# Sharing part of my workout - Putting it all together



## JowGaWolf (May 7, 2020)

So after I drill the individual components, I put everything together.  This gets a little difficult because it's not completely idea flow the way that I'm showing it in the video.  I have use this flow in sparring and it works well, so it's not entirely useless.

The flow you see towards the end are 2 punches at different speeds.  The first punch is slower which affects my opponent's timing for expecting punches.  The first punch (back fist) comes in and my opponent thinks he has enough time to fire a counter, but by the time he thinks that I'm sending a much faster and harder,  The ideal situation is to send both punches fast so that I hit you while you are recovering from the first strike.  But in this drill I have to settle for one off speed punch until I can get three strikes into that gap, before the ball swings back. Right now I'm too slow on the reload to fire off the 3 additional strikes. It may not even be possible with the target at the current height.  I'll train a few months with this tool before I make that decision.

This technique is an advancing technique but I still need more practice before I can advance on the target, which at that point would require that I have a fast slip.

These punches are faster than the ones I used in the sparring videos but aren't the fastest that I can go.  The problem is that I'm trying to get the speed without the power.  And that's like asking someone to swing a baseball bat as fast as they can without adding power.


----------

[Region annotation listing]
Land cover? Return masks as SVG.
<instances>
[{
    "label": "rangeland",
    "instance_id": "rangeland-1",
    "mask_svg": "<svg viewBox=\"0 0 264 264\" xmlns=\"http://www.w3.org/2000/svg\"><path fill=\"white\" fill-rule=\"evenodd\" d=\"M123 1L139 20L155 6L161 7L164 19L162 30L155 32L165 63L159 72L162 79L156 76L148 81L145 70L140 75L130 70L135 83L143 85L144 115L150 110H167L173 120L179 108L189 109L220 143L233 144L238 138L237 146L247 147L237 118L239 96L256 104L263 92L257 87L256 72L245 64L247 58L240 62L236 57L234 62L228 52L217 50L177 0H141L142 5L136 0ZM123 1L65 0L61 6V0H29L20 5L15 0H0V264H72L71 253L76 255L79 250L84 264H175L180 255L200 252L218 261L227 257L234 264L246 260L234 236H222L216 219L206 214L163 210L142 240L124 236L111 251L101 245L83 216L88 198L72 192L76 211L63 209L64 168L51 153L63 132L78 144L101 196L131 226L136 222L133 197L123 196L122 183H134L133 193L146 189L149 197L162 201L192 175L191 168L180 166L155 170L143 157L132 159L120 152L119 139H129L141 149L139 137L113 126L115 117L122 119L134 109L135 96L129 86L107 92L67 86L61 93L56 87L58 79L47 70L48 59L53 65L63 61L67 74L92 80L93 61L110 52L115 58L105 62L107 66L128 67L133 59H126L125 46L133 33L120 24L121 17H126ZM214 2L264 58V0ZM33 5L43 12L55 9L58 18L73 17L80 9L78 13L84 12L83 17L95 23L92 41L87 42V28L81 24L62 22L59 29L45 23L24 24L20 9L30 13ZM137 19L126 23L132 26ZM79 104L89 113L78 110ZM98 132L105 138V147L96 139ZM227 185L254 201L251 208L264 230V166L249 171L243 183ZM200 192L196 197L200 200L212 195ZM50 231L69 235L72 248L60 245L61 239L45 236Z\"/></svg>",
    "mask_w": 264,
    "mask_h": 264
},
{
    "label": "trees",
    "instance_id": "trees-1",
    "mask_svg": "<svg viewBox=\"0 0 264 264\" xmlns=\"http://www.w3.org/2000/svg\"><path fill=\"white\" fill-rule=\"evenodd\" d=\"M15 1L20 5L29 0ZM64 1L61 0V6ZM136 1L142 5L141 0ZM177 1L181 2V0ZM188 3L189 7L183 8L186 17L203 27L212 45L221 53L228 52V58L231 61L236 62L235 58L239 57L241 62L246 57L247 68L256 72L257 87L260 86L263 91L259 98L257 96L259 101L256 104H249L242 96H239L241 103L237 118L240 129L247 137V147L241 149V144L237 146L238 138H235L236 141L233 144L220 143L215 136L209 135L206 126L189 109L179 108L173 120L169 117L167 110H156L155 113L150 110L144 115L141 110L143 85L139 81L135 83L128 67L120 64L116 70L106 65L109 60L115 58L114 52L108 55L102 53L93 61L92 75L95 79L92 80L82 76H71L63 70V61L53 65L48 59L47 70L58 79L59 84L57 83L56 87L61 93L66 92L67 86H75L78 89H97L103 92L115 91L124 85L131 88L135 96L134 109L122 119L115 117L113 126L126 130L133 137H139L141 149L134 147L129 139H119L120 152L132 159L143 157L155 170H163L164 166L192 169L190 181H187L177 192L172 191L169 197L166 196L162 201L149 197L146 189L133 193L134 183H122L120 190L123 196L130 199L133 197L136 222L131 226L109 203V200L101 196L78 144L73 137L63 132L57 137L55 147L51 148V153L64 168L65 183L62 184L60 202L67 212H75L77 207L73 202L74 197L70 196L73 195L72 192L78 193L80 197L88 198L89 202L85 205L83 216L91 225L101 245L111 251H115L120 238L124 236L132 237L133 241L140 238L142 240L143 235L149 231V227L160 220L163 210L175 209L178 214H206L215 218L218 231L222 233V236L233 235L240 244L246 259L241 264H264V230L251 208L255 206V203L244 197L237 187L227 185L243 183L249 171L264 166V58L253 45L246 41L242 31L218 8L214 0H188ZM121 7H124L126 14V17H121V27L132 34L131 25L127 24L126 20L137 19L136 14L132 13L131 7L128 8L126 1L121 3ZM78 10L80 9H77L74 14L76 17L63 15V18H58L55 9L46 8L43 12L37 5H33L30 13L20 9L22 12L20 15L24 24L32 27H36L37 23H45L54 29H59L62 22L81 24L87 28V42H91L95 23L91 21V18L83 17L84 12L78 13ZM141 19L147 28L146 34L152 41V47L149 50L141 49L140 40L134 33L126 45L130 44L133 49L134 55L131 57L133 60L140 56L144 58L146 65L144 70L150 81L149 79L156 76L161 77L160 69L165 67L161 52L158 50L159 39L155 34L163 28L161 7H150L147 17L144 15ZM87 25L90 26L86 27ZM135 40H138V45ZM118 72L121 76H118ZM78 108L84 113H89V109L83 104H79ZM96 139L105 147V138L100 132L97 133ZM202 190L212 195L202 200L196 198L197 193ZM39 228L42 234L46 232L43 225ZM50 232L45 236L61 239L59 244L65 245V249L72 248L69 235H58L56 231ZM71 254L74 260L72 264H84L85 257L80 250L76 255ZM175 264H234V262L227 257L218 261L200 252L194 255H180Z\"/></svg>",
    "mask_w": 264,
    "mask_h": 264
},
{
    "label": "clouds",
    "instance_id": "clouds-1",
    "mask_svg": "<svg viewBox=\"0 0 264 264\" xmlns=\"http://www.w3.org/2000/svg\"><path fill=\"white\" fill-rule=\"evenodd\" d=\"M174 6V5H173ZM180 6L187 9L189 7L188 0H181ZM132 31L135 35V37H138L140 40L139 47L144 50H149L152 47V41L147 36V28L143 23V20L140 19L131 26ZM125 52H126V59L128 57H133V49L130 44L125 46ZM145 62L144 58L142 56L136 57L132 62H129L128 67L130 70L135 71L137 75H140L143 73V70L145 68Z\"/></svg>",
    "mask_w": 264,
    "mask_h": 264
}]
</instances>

Objective -
Please duplicate the passage of the workout post that opens with the words containing "# Sharing part" and closes with "not entirely useless.". The listing is separate material and has no connection to the workout post.

Correct result -
# Sharing part of my workout - Putting it all together



## JowGaWolf (May 7, 2020)

So after I drill the individual components, I put everything together.  This gets a little difficult because it's not completely idea flow the way that I'm showing it in the video.  I have use this flow in sparring and it works well, so it's not entirely useless.